Innsbruck (OTS) Der Kremlchef hat dem westlichen Sicherheitsbündnis eine neue Einheit, einen neuen Zweck und zwei wertvolle neue Mitglieder beschert. Er dürfte dies als Bestätigung dafür ansehen, dass die NATO sein Land umzingelt.

Mit dem Ende des Kalten Kriegs hatte die NATO ihren ursprünglichen Zweck verloren. Die Folge war jahrelanger interner Streit um die Rolle des Sicherheitsbündnisses. Noch 2019 bescheinigte ihm der französische Präsident den Hirntod. Mit der Invasion in der Ukraine hat Kremlchef Wladimir Putin der NATO nun eine neue Einheit und einen neuen Zweck beschert. Es ist wieder der alte – nämlich die Eindämmung einer Bedrohung aus Moskau.
Zudem erhält die NATO mit Schweden und Finnland zwei neue Mitglieder. Beide geben ihre Tradition der Bündnisfreiheit auf. Das belegt, wie massiv und nachhaltig Putin die europäische Sicherheitsarchitektur erschüttert hat. Und es ist auch das bisher augenscheinlichste Beispiel dafür, dass er mit der Invasion das Gegenteil von dem erreicht hat, was er wollte. Noch im Dezember hatte Putin von der NATO explizit den Verzicht auf die Aufnahme neuer Mitglieder gefordert.
Zudem untergräbt die souveräne Entscheidung der Finnen und Schweden die Erzählung des Kreml, wonach Imperialisten in Washington ihre europäischen Marionetten gegen Russland dirigieren.

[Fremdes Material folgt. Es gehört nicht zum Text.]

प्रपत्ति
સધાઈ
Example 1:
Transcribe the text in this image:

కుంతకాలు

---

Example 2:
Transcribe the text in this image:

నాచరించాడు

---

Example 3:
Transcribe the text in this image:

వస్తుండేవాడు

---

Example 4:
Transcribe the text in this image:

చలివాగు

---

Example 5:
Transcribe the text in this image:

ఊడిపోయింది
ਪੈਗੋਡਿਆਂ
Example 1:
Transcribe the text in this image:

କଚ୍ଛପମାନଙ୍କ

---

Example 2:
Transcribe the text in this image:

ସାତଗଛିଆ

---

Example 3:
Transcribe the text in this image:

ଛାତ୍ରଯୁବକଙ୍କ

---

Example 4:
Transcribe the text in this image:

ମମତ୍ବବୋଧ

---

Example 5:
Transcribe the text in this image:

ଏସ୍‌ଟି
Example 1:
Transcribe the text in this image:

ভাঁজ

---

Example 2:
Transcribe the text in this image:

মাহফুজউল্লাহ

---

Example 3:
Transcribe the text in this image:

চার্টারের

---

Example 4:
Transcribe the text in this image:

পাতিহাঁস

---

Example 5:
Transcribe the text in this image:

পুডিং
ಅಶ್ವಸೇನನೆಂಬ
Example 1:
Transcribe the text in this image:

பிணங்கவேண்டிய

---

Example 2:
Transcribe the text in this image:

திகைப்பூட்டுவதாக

In beiden Ländern halten politische und gesellschaftliche Mehrheiten eine pragmatische Neuausrichtung der Sicherheitspolitik für notwendig. Nicht Washington hat diese Dynamik angestoßen, sondern Moskau selbst.
Skeptiker mögen die Eile kritisieren, die Provokation Russlands oder eine riskante Verdoppelung der Landgrenze zwischen NATO-Territorium und Russland. Aber für das Sicherheitsbündnis wäre es politisch undenkbar, im Angesicht russischer Drohungen die beiden Staaten nicht aufzunehmen. Sie sind stabilere Demokratien und militärisch besser gerüstet als so manch andere Sorgenkinder der NATO. Und sie sind schon bisher fest in die westlichen Strukturen eingebunden – inklusive EU-Beistandspflicht.

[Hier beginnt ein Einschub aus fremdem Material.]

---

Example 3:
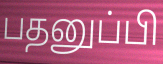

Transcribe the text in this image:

பதனுப்பி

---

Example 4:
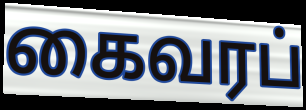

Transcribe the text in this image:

கைவரப்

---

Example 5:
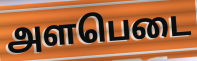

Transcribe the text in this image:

அளபெடை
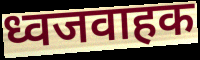
ध्वजवाहक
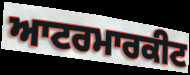
ਆਟਰਮਾਰਕੀਟ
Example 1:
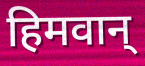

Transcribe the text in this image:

हिमवान्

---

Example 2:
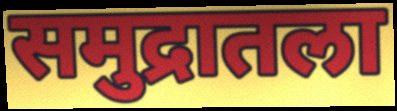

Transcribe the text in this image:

समुद्रातला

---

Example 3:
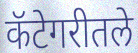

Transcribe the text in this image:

कॅटेगरीतले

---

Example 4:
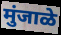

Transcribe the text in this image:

मुंजाळे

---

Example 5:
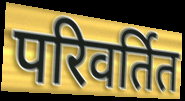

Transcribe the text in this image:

परिवर्तित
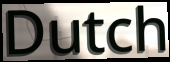
Dutch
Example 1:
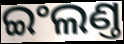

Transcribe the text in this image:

ଇଂଲଣ୍ତ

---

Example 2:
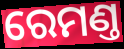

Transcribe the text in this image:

ରେମଣ୍ତ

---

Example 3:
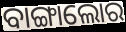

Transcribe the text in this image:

ବାଙ୍ଗାଲୋର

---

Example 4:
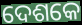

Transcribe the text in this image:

ଦେଶକେ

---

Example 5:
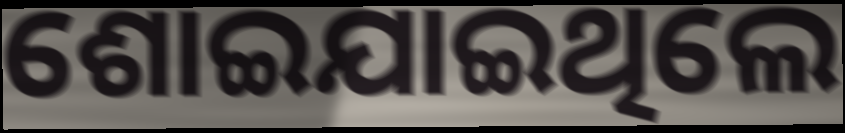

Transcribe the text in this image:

ଶୋଇଯାଇଥିଲେ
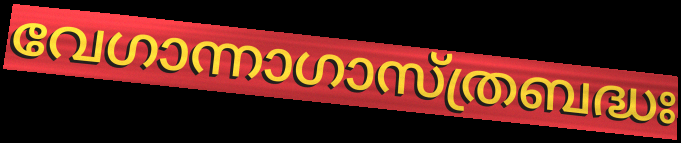
വേഗാന്നാഗാസ്ത്രബദ്ധഃ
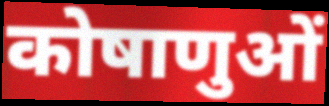
कोषाणुओं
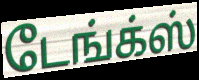
டேங்க்ஸ்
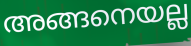
അങ്ങനെയല്ല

NATO-intern schießt einzig die Türkei quer. Aber die allgemeine Einschätzung scheint zu sein, dass der türkische Präsident damit vor allem Zugeständnisse erpressen will, die er im Wahlkampf verwenden kann. Auch die von Moskau angekündigten Konsequenzen sorgen bisher im Westen für keine nennenswerte Unruhe. Der Moment gilt im Gegenteil als historisch günstig: Russ­lands Ressourcen sind durch die Sanktionen geschrumpft und in der Ukraine gebunden.

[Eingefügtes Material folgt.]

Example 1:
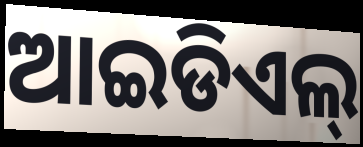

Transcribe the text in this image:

ଆଇଡିଏଲ୍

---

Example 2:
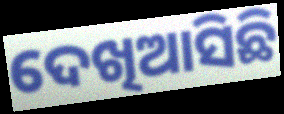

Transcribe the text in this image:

ଦେଖିଆସିଛି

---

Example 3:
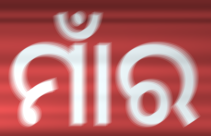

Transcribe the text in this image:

ମାଁର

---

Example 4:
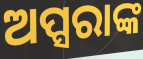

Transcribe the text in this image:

ଅପ୍ସରାଙ୍କ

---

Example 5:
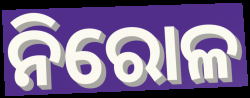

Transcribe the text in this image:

ନିରୋଳ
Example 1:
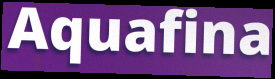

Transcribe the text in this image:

Aquafina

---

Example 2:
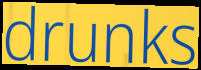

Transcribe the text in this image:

drunks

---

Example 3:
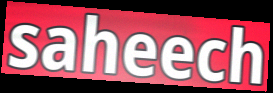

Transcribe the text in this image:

saheech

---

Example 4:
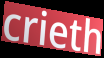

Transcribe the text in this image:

crieth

Putins bisheriges Verhalten spricht nicht dafür, dass er seinen strategischen Fehler erkennt und korrigiert. Eher dürfte er sich in seinem Weltbild bestärkt fühlen, wonach Russland vom Westen umzingelt wird und sich wehren muss. Die NATO mag mit seiner Hilfe zu neuer Stärke finden; Europa wird dadurch nicht sicherer.